Jérémie a voulu traduire par des expressions fortes, propres au style des anciens (cf. Comparer avec Job 3 : 3-10) son profond malaise, voire son découragement et sa lassitude devant la succession des épreuves endurées.
Jérémie ne va pas reprocher à Dieu sa naissance, comme le fera Job, mais sa relation à Dieu est telle qu’il n’éprouve aucune retenue à épancher sa profonde et permanente douleur. Pourquoi Dieu semble apparemment sourd à sa requête ? A vu humaine, c’est difficile à comprendre, sauf si on a confiance en Dieu. Le Créateur sait très bien qu’il est nécessaire de laisser l’humain exprimer sa douleur, ses doutes, ses questions, ses colères… Les clairs-obscurs de la prière sont un passage incontournable.

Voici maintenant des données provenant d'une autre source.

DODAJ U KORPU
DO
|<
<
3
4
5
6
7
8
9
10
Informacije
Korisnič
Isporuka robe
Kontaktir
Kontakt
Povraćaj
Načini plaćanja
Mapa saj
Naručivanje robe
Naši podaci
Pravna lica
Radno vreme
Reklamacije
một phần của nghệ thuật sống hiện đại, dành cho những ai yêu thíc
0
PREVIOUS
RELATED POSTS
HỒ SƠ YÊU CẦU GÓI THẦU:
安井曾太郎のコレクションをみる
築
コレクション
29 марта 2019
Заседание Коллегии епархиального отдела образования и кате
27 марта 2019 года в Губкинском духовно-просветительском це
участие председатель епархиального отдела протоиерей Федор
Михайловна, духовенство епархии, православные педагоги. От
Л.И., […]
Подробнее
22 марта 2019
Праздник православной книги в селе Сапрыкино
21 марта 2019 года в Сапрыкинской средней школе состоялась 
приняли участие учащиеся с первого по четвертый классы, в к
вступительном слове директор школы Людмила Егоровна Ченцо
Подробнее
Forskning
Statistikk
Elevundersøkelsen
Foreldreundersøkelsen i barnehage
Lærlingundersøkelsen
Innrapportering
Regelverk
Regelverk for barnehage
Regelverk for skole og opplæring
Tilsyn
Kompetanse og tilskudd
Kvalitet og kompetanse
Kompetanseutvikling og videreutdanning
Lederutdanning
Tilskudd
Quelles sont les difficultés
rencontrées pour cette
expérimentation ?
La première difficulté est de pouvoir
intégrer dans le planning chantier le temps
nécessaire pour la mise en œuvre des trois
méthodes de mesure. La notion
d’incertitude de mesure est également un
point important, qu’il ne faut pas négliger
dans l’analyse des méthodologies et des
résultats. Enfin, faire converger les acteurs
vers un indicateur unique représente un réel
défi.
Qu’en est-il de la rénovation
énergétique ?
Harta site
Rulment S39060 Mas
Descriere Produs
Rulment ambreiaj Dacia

Rappelons-nous le texte de Salomon :
« Dieu fait toute chose bonne en son temps; même il a mis dans leur cœur la pensée de l'éternité, bien que l'homme ne puisse pas saisir l'œuvre que Dieu fait, du commencement jusqu'à la fin » Ecclésiaste 3 : 11, version LSG.
Conclusion :
La conclusion de la prière de Jérémie nous laisse perplexes, mais elle n’est qu’un instantané dans sa vie. La vérité est que sa foi va triompher. Des accents de joie, des rayons de lumière vont éclaircir sa vie. Sa grande douleur intérieure va aussi laisser place à un homme transformé qui retrouve du bonheur dans sa relation à Dieu. Il prophétisera sur Babylone en lançant à son peuple cet appel : « Venez, attachez-vous à l’Eternel, par une alliance éternelle qui ne soit jamais oubliée ! » Jérémie 50 : 5b. Mais dans sa bouche, il n’y a aucun propos triomphaliste. La vie chrétienne est bien une traversée de nos clairs-obscurs. Le parcours est loin d’être confortable, mais il a un double objectif : faire de nous des hommes et des femmes dignes et matures, aujourd’hui, afin que demain, chacun et chacune, soient bénéficiaires d’un héritage éternel. Nous n’avons rien à craindre de l’avenir, si ce n’est d’oublier comment Dieu a déployé son amour pour nous. Retenons le témoignage de David :
« Eternel tu as changé mes lamentations en allégresse, tu as délié mon sac, et tu m'as ceint de joie, afin que mon cœur te chante et ne soit pas muet. Éternel, mon Dieu ! Je te louerai toujours » Psaume 30 : 11-12, version LSG.
Ce clair-obscur est magnifiquement illustré par cette phrase de David :
« Le soir arrivent les pleurs, et le matin un cri de joie » Psaume 30 : 6b, version Nouvelle Bible Segond.
Jacques Eychenne
PS : TOB = Traduction œcuménique de la Bible ; LSG = Traduction Louis Segond.